Я пел и смотрел на изменяющееся лицо Ситковецкого. Он явно порывался уйти, но что-то его удерживало. Наверное — музыка. Я исполнял песню из следующего концерта ELO, вышедшего в восемьдесят первом году. Зачем я это делал? Не знаю, но мне было стыдно за то, что делают эти ребята. Стыдно и жаль их таланта. Им настолько промыли мозги, и так обложили красными флажками запретов, что они даже желая, не могли делать хорошую музыку. Может быть я хотел своим примером сломать барьеры, порвать верёвку с флажками. И видит Бог, я не хотел над ними издеваться или выставлять себя как некоего, прости Господи, Мессию. Музыка в моих руках было лишь средством, пробуждающим СССР ото сна.
[1] Группа «Високосное лето» — «Лавка чудес» 1977−78 год — https://youtu.be/VPCaXfgtM_4
[2] ELO — Ticket To The Moon — https://rutube.ru/video/8139a60157f28205c0822f33f2f3eb3e/?r=plwd
Глава 33
Ситковецкий скривился.
— Ты попробуй на русском сочини что-то путное.

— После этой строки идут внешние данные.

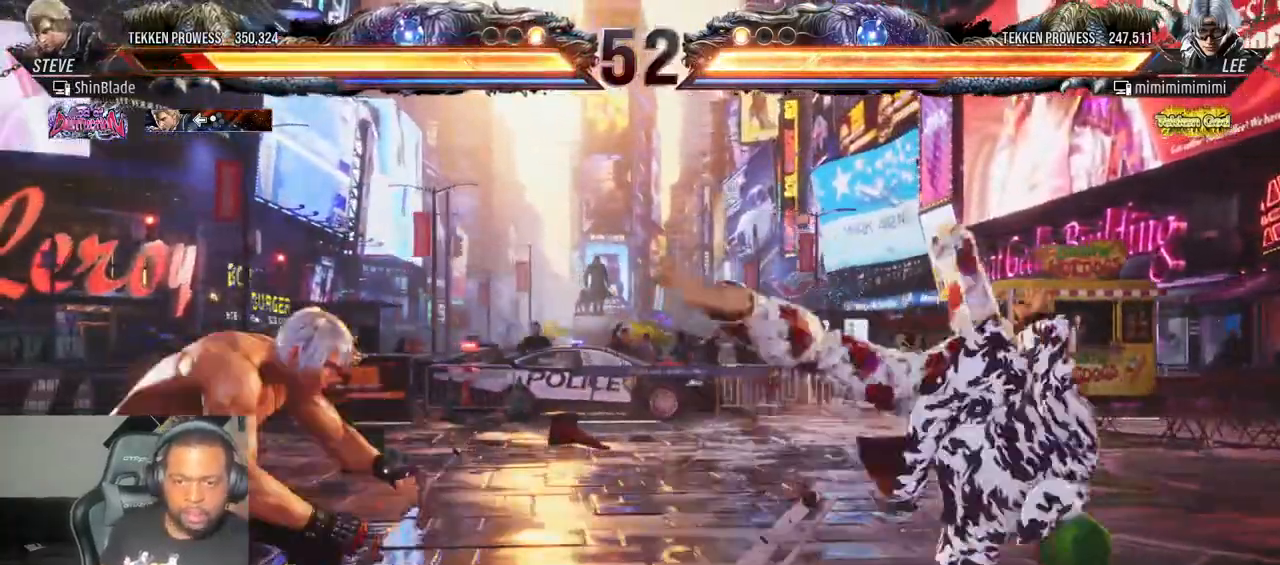
{"dt_ms": 500, "buttons": ["DPAD_RIGHT"], "left_stick": "center", "right_stick": "center", "events": [[100, "DPAD_LEFT", "up"], [150, "DPAD_RIGHT", "down"], [233, "DPAD_RIGHT", "up"], [283, "DPAD_RIGHT", "down"]]}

— Дело не в языке, а в музыке. И даже не в музыке, как как её записывать. Вы пришли записать, я попытался записать так как я её понимаю, однако записал, как хотел ты. Записать, записал, но имею право на своё субъективное мнение. Причём мнение человека, знающего рынок. Правда зарубежный. Ваш не знаю. Он пока ещё странный, ваш музыкальный рынок и поэтому, даже такое творчество как твоё пока востребовано. Ибо нет такого, как на западе.
— Ибо… Откуда ты приехал и где учил русский язык? — Ситковецкий уже слегка подостыл.
— Из Франции и во Франции, — ответил я. — Ты не обижайся. Я бы на твоём месте наоборот прислушался. Холидея тоже я продюсировал и записывал и сравни его предыдущие диски с последним. Это я не хвастаюсь, а констатирую факт. Просто я знаю, как должно звучать и что надо сделать, что бы так звучало.
— А другие, значит, не знают? — хмыкнул Ситковецкий.